In response to another twitter comment (regarding not a lot of tutorials providing true deployment examples, instead using the heroku shourtcut) I was pointed towards a good deployment video on a website that I am familiar with. The video is about an hour long, and probably quite helpful, if I understood it all, in guiding you through the steps in deploying a rails application to your own standard server.

An aside regarding something important I think. There should be a difference between what is considered a how-to and what is considered a tutorial. While the video above is is incredibly informative, to me it’s a how-to video. It tells you what to do, but it doesn’t fully explain why you’re doing all the things you’re doing, and how they work. For instance, capistrano seems to be a real important part of deployment but there’s no in-depth discussion about capistrano. Nginx is mentioned, and installation demonstrated, but for me, I don’t even know what Nginx is

Anyway, as you probably know, after you watch a youtube video, you are presented with other videos that might be worth watching, and one of those videos was this video that introduced one of those things I know is important, but haven’t really had the confidence to get started with, and this is Redis.

The slightly less than ten minute video is obviously not a comprehensive tutorial on all that Redis can do and how to do it, but it is incredibly instructive and well done. I learned a lot about Redis even though I knew nothing about it going into the video. My understanding of what Redis is and how hard it is to do it was, unsurprisingly, completely wrong. (Man people who work with Redis love to say pubsub though…I’ll tell you what). The video opened up the idea of Redis to me and that it wasn’t the scary monster that I had made it out to be, which was great.

Did I mention that the document that company sent me also suggested knowing, experience with, Redis was helpful in getting a job with them?
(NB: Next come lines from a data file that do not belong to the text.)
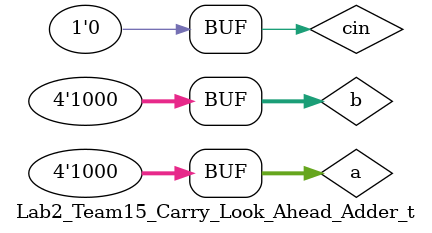
<source format=v>
`timescale 1ns / 1ps

module Lab2_Team15_Carry_Look_Ahead_Adder_t( );
reg [4-1:0] a, b;
reg cin;
wire [4-1:0] sum;
wire cout;

Carry_Look_Ahead_Adder name(a, b, cin, cout, sum);       
initial begin
a = 4'b1101;
b = 4'b0101;
cin = 1'b1;
#100;
a = 4'b1011;
b = 4'b0100;
cin = 1'b0;
#100;
a = 4'b1000;
b = 4'b1000;
cin = 1'b0;
#100;
end
endmodule

</source>
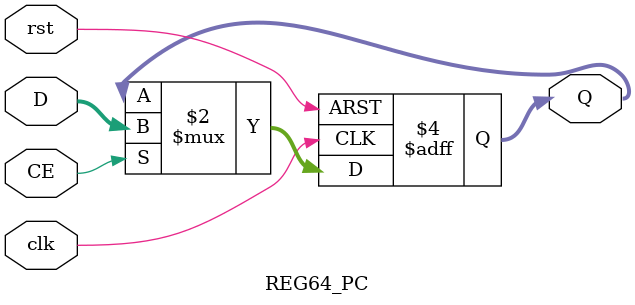
<source format=v>
`timescale 1ns / 1ps

module REG64(
                    input clk,
					input rst,
					input CE,
					input [63:0]D,
					output reg[63:0]Q
					);
					
	always @(posedge clk or posedge rst)
		if (rst)  Q <= 64'h0000000000000000;
		else if (CE) Q <= D;

endmodule


module REG64_PC(
                    input clk,
					input rst,
					input CE,
					input [63:0]D,
					output reg[63:0]Q
					);
					
	always @(posedge clk or posedge rst)
		if (rst)  Q <= 64'h80200000;
		else if (CE) Q <= D;

endmodule
</source>
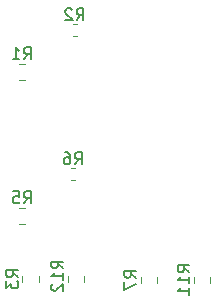
<source format=gbr>
G04 #@! TF.GenerationSoftware,KiCad,Pcbnew,(5.0.2)-1*
G04 #@! TF.CreationDate,2019-03-31T11:29:19+03:00*
G04 #@! TF.ProjectId,galvo-schematic,67616c76-6f2d-4736-9368-656d61746963,rev?*
G04 #@! TF.SameCoordinates,Original*
G04 #@! TF.FileFunction,Legend,Bot*
G04 #@! TF.FilePolarity,Positive*
%FSLAX46Y46*%
G04 Gerber Fmt 4.6, Leading zero omitted, Abs format (unit mm)*
G04 Created by KiCad (PCBNEW (5.0.2)-1) date 31.03.2019 11:29:19*
%MOMM*%
%LPD*%
G01*
G04 APERTURE LIST*
%ADD10C,0.120000*%
%ADD11C,0.150000*%
%ADD12C,0.200000*%
G04 APERTURE END LIST*
D10*
G04 #@! TO.C,R1*
X126484748Y-88698000D02*
X127007252Y-88698000D01*
X126484748Y-90118000D02*
X127007252Y-90118000D01*
G04 #@! TO.C,R5*
X126484748Y-100890000D02*
X127007252Y-100890000D01*
X126484748Y-102310000D02*
X127007252Y-102310000D01*
G04 #@! TO.C,R2*
X131033733Y-85342000D02*
X131376267Y-85342000D01*
X131033733Y-86362000D02*
X131376267Y-86362000D01*
G04 #@! TO.C,R3*
X126790000Y-107203252D02*
X126790000Y-106680748D01*
X128210000Y-107203252D02*
X128210000Y-106680748D01*
G04 #@! TO.C,R6*
X130892733Y-98554000D02*
X131235267Y-98554000D01*
X130892733Y-97534000D02*
X131235267Y-97534000D01*
G04 #@! TO.C,R7*
X138210000Y-107261252D02*
X138210000Y-106738748D01*
X136790000Y-107261252D02*
X136790000Y-106738748D01*
G04 #@! TO.C,R11*
X141290000Y-106738748D02*
X141290000Y-107261252D01*
X142710000Y-106738748D02*
X142710000Y-107261252D01*
G04 #@! TO.C,R12*
X130608000Y-106689748D02*
X130608000Y-107212252D01*
X132028000Y-106689748D02*
X132028000Y-107212252D01*
G04 #@! TO.C,R1*
D11*
X126912666Y-88336380D02*
X127246000Y-87860190D01*
X127484095Y-88336380D02*
X127484095Y-87336380D01*
X127103142Y-87336380D01*
X127007904Y-87384000D01*
X126960285Y-87431619D01*
X126912666Y-87526857D01*
X126912666Y-87669714D01*
X126960285Y-87764952D01*
X127007904Y-87812571D01*
X127103142Y-87860190D01*
X127484095Y-87860190D01*
X125960285Y-88336380D02*
X126531714Y-88336380D01*
X126246000Y-88336380D02*
X126246000Y-87336380D01*
X126341238Y-87479238D01*
X126436476Y-87574476D01*
X126531714Y-87622095D01*
G04 #@! TO.C,R5*
X126912666Y-100528380D02*
X127246000Y-100052190D01*
X127484095Y-100528380D02*
X127484095Y-99528380D01*
X127103142Y-99528380D01*
X127007904Y-99576000D01*
X126960285Y-99623619D01*
X126912666Y-99718857D01*
X126912666Y-99861714D01*
X126960285Y-99956952D01*
X127007904Y-100004571D01*
X127103142Y-100052190D01*
X127484095Y-100052190D01*
X126007904Y-99528380D02*
X126484095Y-99528380D01*
X126531714Y-100004571D01*
X126484095Y-99956952D01*
X126388857Y-99909333D01*
X126150761Y-99909333D01*
X126055523Y-99956952D01*
X126007904Y-100004571D01*
X125960285Y-100099809D01*
X125960285Y-100337904D01*
X126007904Y-100433142D01*
X126055523Y-100480761D01*
X126150761Y-100528380D01*
X126388857Y-100528380D01*
X126484095Y-100480761D01*
X126531714Y-100433142D01*
G04 #@! TO.C,R2*
D12*
X131371666Y-85034380D02*
X131705000Y-84558190D01*
X131943095Y-85034380D02*
X131943095Y-84034380D01*
X131562142Y-84034380D01*
X131466904Y-84082000D01*
X131419285Y-84129619D01*
X131371666Y-84224857D01*
X131371666Y-84367714D01*
X131419285Y-84462952D01*
X131466904Y-84510571D01*
X131562142Y-84558190D01*
X131943095Y-84558190D01*
X130990714Y-84129619D02*
X130943095Y-84082000D01*
X130847857Y-84034380D01*
X130609761Y-84034380D01*
X130514523Y-84082000D01*
X130466904Y-84129619D01*
X130419285Y-84224857D01*
X130419285Y-84320095D01*
X130466904Y-84462952D01*
X131038333Y-85034380D01*
X130419285Y-85034380D01*
G04 #@! TO.C,R3*
X126428380Y-106784333D02*
X125952190Y-106451000D01*
X126428380Y-106212904D02*
X125428380Y-106212904D01*
X125428380Y-106593857D01*
X125476000Y-106689095D01*
X125523619Y-106736714D01*
X125618857Y-106784333D01*
X125761714Y-106784333D01*
X125856952Y-106736714D01*
X125904571Y-106689095D01*
X125952190Y-106593857D01*
X125952190Y-106212904D01*
X125428380Y-107117666D02*
X125428380Y-107736714D01*
X125809333Y-107403380D01*
X125809333Y-107546238D01*
X125856952Y-107641476D01*
X125904571Y-107689095D01*
X125999809Y-107736714D01*
X126237904Y-107736714D01*
X126333142Y-107689095D01*
X126380761Y-107641476D01*
X126428380Y-107546238D01*
X126428380Y-107260523D01*
X126380761Y-107165285D01*
X126333142Y-107117666D01*
G04 #@! TO.C,R6*
X131230666Y-97226380D02*
X131564000Y-96750190D01*
X131802095Y-97226380D02*
X131802095Y-96226380D01*
X131421142Y-96226380D01*
X131325904Y-96274000D01*
X131278285Y-96321619D01*
X131230666Y-96416857D01*
X131230666Y-96559714D01*
X131278285Y-96654952D01*
X131325904Y-96702571D01*
X131421142Y-96750190D01*
X131802095Y-96750190D01*
X130373523Y-96226380D02*
X130564000Y-96226380D01*
X130659238Y-96274000D01*
X130706857Y-96321619D01*
X130802095Y-96464476D01*
X130849714Y-96654952D01*
X130849714Y-97035904D01*
X130802095Y-97131142D01*
X130754476Y-97178761D01*
X130659238Y-97226380D01*
X130468761Y-97226380D01*
X130373523Y-97178761D01*
X130325904Y-97131142D01*
X130278285Y-97035904D01*
X130278285Y-96797809D01*
X130325904Y-96702571D01*
X130373523Y-96654952D01*
X130468761Y-96607333D01*
X130659238Y-96607333D01*
X130754476Y-96654952D01*
X130802095Y-96702571D01*
X130849714Y-96797809D01*
G04 #@! TO.C,R7*
X136428380Y-106833333D02*
X135952190Y-106500000D01*
X136428380Y-106261904D02*
X135428380Y-106261904D01*
X135428380Y-106642857D01*
X135476000Y-106738095D01*
X135523619Y-106785714D01*
X135618857Y-106833333D01*
X135761714Y-106833333D01*
X135856952Y-106785714D01*
X135904571Y-106738095D01*
X135952190Y-106642857D01*
X135952190Y-106261904D01*
X135428380Y-107166666D02*
X135428380Y-107833333D01*
X136428380Y-107404761D01*
G04 #@! TO.C,R11*
X140928380Y-106357142D02*
X140452190Y-106023809D01*
X140928380Y-105785714D02*
X139928380Y-105785714D01*
X139928380Y-106166666D01*
X139976000Y-106261904D01*
X140023619Y-106309523D01*
X140118857Y-106357142D01*
X140261714Y-106357142D01*
X140356952Y-106309523D01*
X140404571Y-106261904D01*
X140452190Y-106166666D01*
X140452190Y-105785714D01*
X140928380Y-107309523D02*
X140928380Y-106738095D01*
X140928380Y-107023809D02*
X139928380Y-107023809D01*
X140071238Y-106928571D01*
X140166476Y-106833333D01*
X140214095Y-106738095D01*
X140928380Y-108261904D02*
X140928380Y-107690476D01*
X140928380Y-107976190D02*
X139928380Y-107976190D01*
X140071238Y-107880952D01*
X140166476Y-107785714D01*
X140214095Y-107690476D01*
G04 #@! TO.C,R12*
X130246380Y-106045142D02*
X129770190Y-105711809D01*
X130246380Y-105473714D02*
X129246380Y-105473714D01*
X129246380Y-105854666D01*
X129294000Y-105949904D01*
X129341619Y-105997523D01*
X129436857Y-106045142D01*
X129579714Y-106045142D01*
X129674952Y-105997523D01*
X129722571Y-105949904D01*
X129770190Y-105854666D01*
X129770190Y-105473714D01*
X130246380Y-106997523D02*
X130246380Y-106426095D01*
X130246380Y-106711809D02*
X129246380Y-106711809D01*
X129389238Y-106616571D01*
X129484476Y-106521333D01*
X129532095Y-106426095D01*
X129341619Y-107378476D02*
X129294000Y-107426095D01*
X129246380Y-107521333D01*
X129246380Y-107759428D01*
X129294000Y-107854666D01*
X129341619Y-107902285D01*
X129436857Y-107949904D01*
X129532095Y-107949904D01*
X129674952Y-107902285D01*
X130246380Y-107330857D01*
X130246380Y-107949904D01*
G04 #@! TD*
M02*

</source>
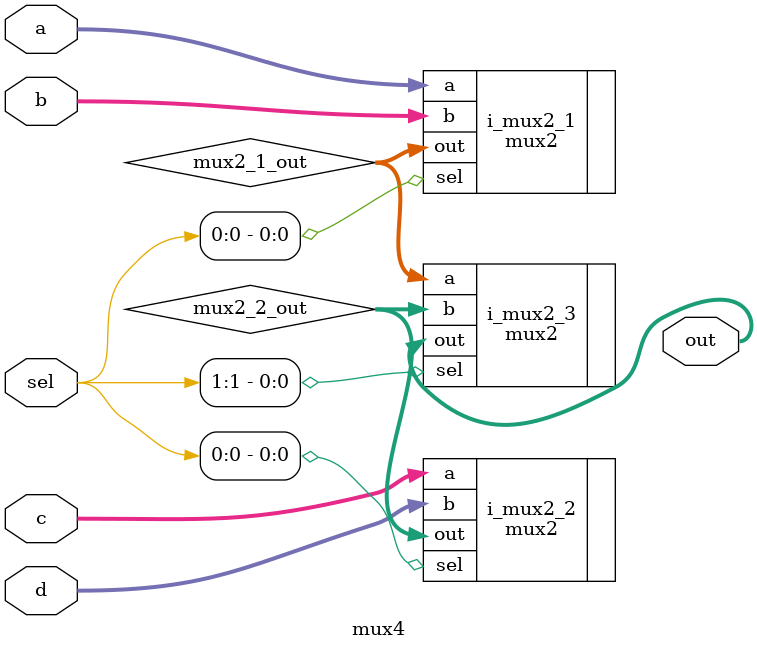
<source format=sv>
module mux4
#(
    parameter DW = 32
)
(
    input  logic [DW-1:0] a,
    input  logic [DW-1:0] b,
    input  logic [DW-1:0] c,
    input  logic [DW-1:0] d,
    input  logic [1:0]    sel,
    output logic [DW-1:0] out
);

// assign out = (sel[1]) ? (sel[0] ? d : c) : (sel[0] ? b : a);

wire [DW-1:0] mux2_1_out;
wire [DW-1:0] mux2_2_out;

mux2 #(.DW(DW)) i_mux2_1 (.a(a), .b(b), .sel(sel[0]), .out(mux2_1_out));
mux2 #(.DW(DW)) i_mux2_2 (.a(c), .b(d), .sel(sel[0]), .out(mux2_2_out));

mux2 #(.DW(DW)) i_mux2_3 (.a(mux2_1_out), .b(mux2_2_out), .sel(sel[1]), .out(out));

endmodule
</source>
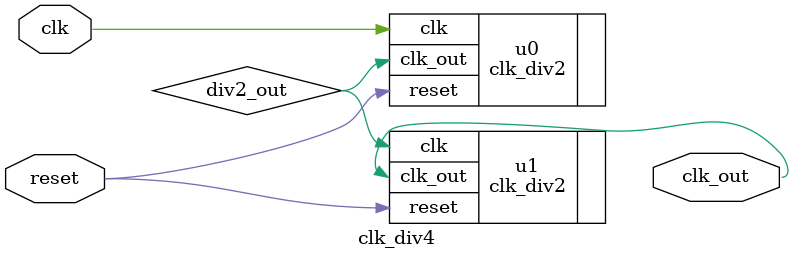
<source format=v>

module clk_div4(input clk, input reset, output clk_out);
    wire div2_out;
    clk_div2 u0(.clk(clk), .reset(reset), .clk_out(div2_out));
    clk_div2 u1(.clk(div2_out), .reset(reset), .clk_out(clk_out));
endmodule

</source>
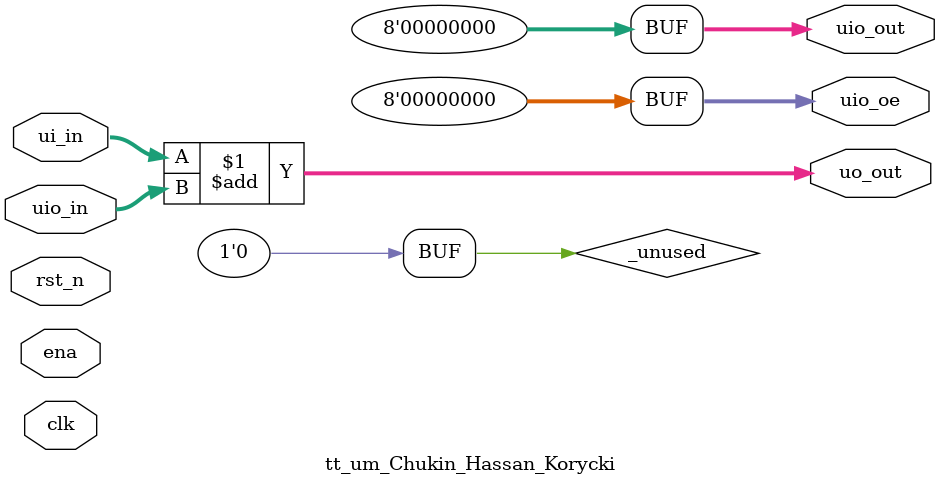
<source format=v>
/*
 * Copyright (c) 2024 Your Name
 * SPDX-License-Identifier: Apache-2.0
 */

`default_nettype none

module tt_um_Chukin_Hassan_Korycki (
    input  wire [7:0] ui_in,    // Dedicated inputs
    output wire [7:0] uo_out,   // Dedicated outputs
    input  wire [7:0] uio_in,   // IOs: Input path
    output wire [7:0] uio_out,  // IOs: Output path
    output wire [7:0] uio_oe,   // IOs: Enable path (active high: 0=input, 1=output)
    input  wire       ena,      // always 1 when the design is powered, so you can ignore it
    input  wire       clk,      // clock
    input  wire       rst_n     // reset_n - low to reset
);

  // All output pins must be assigned. If not used, assign to 0.
  assign uo_out  = ui_in + uio_in;  // Example: ou_out is the sum of ui_in and uio_in
  assign uio_out = 0;
  assign uio_oe  = 0;
  

  // List all unused inputs to prevent warnings
  wire _unused = &{ena, clk, rst_n, 1'b0};

endmodule

</source>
Did I ALSO mention that the excellent video provided me with inspiration that perhaps Redis could help me with one of my long gestating ideas (the expiration thing is totally cool and helpful), so I would have a real project I could work on while learning Redis which always helps with the learning. The video brings up a lot of things that Redis can do that I feel will help the project get off the ground, and honestly, make the project a lot easier to get to that MVP status than any other project I even have in progress.

So, I had decided that Redis was next and went spelunking in the web to find good tutorials on Redis. Perhaps my search criteria wasn’t very good but I had a hard time finding anything that seemed thorough and inexpensive (free). Though, I did find a talk from someone at redislabs that led to an online version of a book that perhaps will be helpful. A quick glance at a few parts of the book indicate that it’s python oriented, which isn’t the end of the world but will make working through it slightly more difficult. Any exercises in python should be executable in ruby as well but it will just take me a bit longer perhaps to convert them. Ideally there’d be a course out that that starts with Redis and then works through ways to work with it in Rails, but I haven’t found that yet, so this is where I will start.

Though I’ve avoided it for a while, it’s obvious to me now that if I can truly learn and grasp Redis, I’ll add a very valuable tool to my developer tool-belt that will come in handy on its own and with a variety of other tasks and tools used in the Ruby on Rails ecosphere, and, perhaps, help me get another project built along the way. Either way, I’ll make sure to keep documenting it here, in case you’re interested or want to follow along too.